ChatGPT can generate ATS-friendly content if you prompt it to use single-column formatting, standard headings, and keywords from the job description. However, ChatGPT does not enforce formatting on export—paste the result into an ATS-safe template or use a purpose-built AI resume builder like ElevateAI.
Are ChatGPT-written resumes detectable by ATS?
ATS systems scan for keywords and structure, not for whether AI wrote the text.
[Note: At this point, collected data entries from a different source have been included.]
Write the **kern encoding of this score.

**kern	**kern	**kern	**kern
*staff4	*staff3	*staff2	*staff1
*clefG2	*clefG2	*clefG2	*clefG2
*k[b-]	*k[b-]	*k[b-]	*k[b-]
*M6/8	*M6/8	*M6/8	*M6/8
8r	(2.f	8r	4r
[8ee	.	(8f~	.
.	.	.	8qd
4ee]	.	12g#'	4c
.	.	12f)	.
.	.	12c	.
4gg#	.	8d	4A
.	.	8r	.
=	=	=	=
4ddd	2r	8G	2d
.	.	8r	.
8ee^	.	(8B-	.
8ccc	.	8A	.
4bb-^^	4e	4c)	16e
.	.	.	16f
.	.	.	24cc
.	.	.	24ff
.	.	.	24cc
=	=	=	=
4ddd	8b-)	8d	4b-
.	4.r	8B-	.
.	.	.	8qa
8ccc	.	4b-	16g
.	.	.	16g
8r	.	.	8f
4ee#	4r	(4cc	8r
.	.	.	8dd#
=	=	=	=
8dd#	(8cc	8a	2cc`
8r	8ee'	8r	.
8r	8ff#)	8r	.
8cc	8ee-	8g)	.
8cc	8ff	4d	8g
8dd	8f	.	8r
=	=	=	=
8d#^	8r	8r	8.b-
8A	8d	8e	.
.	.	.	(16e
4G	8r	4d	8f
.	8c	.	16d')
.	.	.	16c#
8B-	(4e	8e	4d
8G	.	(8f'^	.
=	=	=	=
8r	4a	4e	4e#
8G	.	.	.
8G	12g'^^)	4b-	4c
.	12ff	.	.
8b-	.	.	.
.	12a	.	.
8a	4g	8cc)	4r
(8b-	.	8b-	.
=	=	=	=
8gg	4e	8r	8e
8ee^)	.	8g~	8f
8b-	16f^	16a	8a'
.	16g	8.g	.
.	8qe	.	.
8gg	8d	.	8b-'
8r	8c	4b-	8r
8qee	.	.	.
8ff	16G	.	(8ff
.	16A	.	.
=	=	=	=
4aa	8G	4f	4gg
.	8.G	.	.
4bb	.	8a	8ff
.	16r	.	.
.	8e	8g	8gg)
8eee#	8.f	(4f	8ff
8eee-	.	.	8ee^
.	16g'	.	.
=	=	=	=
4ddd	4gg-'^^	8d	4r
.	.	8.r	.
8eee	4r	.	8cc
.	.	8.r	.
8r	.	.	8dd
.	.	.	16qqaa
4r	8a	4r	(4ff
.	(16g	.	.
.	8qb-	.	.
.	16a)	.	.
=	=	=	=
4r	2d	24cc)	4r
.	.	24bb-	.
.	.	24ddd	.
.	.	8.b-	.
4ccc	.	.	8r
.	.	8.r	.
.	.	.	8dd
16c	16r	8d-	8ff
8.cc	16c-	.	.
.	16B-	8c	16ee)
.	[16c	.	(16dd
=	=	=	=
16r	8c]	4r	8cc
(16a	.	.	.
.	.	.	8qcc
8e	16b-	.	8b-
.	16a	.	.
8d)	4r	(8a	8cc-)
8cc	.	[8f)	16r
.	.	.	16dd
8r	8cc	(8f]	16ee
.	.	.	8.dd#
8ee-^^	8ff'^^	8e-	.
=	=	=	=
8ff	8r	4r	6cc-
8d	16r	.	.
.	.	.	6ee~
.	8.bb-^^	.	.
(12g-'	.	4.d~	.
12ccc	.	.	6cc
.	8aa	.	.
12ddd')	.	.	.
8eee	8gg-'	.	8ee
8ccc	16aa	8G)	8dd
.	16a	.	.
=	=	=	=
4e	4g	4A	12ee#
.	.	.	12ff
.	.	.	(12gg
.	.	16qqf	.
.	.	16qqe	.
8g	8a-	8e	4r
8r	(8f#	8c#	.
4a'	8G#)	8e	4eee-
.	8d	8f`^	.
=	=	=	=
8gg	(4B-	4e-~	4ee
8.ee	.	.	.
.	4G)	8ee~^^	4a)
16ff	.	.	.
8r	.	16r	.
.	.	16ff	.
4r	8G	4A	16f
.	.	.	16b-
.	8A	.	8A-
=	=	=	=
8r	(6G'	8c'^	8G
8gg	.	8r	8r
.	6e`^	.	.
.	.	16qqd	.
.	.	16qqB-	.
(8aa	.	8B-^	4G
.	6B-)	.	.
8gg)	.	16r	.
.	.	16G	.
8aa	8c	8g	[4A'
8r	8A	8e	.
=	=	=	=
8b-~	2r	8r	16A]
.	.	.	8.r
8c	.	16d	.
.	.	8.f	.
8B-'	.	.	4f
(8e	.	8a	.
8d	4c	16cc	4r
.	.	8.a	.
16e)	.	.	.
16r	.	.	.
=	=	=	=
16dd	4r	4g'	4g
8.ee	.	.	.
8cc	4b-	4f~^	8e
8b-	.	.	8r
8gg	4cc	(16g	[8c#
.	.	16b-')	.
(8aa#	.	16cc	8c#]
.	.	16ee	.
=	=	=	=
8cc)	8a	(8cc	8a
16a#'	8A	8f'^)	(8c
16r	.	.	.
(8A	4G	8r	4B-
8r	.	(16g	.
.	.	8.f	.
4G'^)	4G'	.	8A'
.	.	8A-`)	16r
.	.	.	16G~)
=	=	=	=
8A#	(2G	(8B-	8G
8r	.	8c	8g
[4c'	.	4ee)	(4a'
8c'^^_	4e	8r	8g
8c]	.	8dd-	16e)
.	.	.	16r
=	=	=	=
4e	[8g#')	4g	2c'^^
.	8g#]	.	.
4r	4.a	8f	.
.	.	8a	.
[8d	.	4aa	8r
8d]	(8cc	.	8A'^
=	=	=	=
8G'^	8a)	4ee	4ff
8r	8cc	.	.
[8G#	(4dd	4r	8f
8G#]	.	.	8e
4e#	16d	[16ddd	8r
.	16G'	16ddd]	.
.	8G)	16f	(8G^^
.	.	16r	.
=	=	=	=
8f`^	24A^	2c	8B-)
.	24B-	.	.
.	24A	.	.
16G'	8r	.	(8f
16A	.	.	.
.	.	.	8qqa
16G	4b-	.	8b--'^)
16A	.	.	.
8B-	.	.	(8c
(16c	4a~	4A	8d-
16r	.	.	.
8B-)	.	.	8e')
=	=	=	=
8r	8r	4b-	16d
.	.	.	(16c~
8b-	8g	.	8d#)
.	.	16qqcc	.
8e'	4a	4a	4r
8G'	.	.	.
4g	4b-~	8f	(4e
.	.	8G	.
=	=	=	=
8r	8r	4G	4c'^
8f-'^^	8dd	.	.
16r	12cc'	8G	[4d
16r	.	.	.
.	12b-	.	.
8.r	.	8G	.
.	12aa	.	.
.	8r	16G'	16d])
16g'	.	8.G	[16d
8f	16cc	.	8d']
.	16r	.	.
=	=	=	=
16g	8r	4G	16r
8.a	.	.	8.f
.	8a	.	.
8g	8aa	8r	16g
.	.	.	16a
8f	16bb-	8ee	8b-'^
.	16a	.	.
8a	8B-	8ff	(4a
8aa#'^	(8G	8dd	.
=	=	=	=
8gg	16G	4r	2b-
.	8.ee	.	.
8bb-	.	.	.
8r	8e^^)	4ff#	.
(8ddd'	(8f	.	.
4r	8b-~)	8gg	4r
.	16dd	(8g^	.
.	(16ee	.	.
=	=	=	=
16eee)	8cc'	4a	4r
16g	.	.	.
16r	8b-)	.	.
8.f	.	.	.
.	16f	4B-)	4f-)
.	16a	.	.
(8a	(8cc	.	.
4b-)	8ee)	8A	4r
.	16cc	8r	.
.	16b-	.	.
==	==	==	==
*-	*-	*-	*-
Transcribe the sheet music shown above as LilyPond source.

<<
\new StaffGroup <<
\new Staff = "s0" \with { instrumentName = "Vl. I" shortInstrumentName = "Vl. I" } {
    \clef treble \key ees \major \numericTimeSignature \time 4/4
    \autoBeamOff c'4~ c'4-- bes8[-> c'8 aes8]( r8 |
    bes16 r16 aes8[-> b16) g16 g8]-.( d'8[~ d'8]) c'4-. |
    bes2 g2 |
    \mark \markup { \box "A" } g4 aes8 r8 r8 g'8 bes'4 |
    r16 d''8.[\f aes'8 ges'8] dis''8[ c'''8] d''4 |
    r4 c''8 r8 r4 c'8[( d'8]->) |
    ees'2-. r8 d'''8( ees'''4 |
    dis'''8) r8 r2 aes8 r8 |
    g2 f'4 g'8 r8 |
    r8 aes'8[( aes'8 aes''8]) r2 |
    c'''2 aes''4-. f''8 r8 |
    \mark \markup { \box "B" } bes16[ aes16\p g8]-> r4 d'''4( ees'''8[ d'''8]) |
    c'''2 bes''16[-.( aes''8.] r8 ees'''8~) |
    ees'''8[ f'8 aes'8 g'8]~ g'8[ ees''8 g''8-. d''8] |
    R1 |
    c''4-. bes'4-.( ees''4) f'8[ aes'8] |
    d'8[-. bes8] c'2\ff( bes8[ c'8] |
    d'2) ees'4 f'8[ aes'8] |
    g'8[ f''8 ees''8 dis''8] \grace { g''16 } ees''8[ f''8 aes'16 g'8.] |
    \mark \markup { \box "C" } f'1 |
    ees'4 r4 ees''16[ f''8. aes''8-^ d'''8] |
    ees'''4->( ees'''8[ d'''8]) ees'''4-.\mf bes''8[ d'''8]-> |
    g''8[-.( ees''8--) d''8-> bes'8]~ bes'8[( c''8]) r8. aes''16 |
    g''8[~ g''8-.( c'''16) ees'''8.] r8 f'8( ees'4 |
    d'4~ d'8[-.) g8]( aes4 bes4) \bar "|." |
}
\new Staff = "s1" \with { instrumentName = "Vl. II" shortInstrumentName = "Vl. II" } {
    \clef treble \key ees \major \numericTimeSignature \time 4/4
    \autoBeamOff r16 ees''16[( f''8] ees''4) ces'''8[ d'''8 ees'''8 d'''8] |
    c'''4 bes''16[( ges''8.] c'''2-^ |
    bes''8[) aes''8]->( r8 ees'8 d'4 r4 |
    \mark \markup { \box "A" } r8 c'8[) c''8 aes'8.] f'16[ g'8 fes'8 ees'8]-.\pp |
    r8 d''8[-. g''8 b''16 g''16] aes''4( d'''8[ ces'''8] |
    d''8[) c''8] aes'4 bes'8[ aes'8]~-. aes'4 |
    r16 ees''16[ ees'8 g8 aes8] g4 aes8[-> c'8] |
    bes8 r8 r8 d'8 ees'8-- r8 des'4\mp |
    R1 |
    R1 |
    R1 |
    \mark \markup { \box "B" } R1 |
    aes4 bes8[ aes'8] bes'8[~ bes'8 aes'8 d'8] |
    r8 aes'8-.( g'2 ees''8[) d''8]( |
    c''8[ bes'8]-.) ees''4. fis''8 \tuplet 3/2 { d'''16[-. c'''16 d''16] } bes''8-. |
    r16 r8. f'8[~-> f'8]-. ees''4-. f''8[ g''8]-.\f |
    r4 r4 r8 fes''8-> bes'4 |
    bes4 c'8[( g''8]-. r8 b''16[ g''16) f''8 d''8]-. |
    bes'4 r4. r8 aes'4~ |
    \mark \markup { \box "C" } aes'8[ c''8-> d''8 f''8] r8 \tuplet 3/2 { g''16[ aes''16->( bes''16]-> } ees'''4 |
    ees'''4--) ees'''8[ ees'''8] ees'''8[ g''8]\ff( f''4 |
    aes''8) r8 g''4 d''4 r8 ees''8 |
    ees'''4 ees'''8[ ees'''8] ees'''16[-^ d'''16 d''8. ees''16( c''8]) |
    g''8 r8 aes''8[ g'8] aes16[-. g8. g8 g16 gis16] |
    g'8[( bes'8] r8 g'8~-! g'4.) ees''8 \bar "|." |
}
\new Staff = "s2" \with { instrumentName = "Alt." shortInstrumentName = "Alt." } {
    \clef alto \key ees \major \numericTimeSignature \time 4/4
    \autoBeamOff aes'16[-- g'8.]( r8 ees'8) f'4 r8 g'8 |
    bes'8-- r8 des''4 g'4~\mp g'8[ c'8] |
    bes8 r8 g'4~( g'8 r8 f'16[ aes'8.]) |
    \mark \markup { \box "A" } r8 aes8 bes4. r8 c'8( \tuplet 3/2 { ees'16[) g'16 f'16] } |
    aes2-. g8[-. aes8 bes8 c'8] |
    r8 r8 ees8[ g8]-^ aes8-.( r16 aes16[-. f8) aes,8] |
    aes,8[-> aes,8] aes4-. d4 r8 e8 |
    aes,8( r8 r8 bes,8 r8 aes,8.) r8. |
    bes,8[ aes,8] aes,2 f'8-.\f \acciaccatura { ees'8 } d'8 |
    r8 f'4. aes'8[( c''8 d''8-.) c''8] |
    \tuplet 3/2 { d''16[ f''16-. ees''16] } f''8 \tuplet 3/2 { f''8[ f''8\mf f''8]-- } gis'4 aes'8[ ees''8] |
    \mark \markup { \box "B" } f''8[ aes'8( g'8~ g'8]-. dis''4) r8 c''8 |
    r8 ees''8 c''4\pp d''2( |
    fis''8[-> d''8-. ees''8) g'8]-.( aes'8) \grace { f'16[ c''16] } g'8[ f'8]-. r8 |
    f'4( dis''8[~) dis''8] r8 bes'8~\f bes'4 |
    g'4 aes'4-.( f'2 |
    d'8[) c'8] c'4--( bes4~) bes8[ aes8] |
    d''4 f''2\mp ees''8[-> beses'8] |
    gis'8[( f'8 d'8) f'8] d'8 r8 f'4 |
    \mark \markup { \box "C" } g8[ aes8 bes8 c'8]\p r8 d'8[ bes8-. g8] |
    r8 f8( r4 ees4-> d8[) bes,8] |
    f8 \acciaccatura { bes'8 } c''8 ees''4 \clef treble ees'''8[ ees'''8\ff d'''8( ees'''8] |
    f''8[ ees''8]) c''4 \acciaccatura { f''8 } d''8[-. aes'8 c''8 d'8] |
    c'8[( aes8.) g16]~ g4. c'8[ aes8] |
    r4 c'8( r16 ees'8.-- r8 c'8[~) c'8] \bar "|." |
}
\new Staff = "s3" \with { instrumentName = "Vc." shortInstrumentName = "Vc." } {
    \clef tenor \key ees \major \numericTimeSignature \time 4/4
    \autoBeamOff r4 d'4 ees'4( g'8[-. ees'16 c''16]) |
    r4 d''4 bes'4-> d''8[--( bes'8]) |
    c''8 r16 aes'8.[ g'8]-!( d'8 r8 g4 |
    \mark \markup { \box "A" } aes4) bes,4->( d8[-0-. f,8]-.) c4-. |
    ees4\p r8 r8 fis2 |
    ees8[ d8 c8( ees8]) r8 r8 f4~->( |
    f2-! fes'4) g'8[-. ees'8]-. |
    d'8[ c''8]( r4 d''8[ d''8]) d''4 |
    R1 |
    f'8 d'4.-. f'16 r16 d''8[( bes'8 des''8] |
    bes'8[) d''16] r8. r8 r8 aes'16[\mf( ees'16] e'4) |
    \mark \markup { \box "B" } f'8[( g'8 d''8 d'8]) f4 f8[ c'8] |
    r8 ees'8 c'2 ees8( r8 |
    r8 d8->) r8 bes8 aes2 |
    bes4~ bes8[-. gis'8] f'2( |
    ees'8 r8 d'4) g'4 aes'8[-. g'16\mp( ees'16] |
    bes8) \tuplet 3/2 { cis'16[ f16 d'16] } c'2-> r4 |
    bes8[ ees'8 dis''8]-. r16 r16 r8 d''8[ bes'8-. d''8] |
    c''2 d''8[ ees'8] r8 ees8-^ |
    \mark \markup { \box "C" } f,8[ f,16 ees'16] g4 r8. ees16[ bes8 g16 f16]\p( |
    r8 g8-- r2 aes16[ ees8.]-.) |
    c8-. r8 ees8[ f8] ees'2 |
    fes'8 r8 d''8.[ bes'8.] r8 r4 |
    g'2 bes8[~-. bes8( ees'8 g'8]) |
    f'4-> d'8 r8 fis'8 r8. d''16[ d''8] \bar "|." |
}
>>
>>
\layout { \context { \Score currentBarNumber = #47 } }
As long as the content is accurate and ATS-formatted, it will be parsed normally. Always edit AI output for truthfulness.
Should I use ChatGPT, Claude, or Gemini for my resume?
All three work. Claude tends to write more naturally for senior roles, Gemini excels at structured output, and ChatGPT is the most versatile. For best results, run the same prompt through two models and take the stronger result.
How do I keep ChatGPT from making things up on my resume?
Paste your real experience first, then explicitly tell the model: 'Do not invent metrics, employers, or skills. If you need a number, leave a placeholder like [add %].' Always fact-check before sending.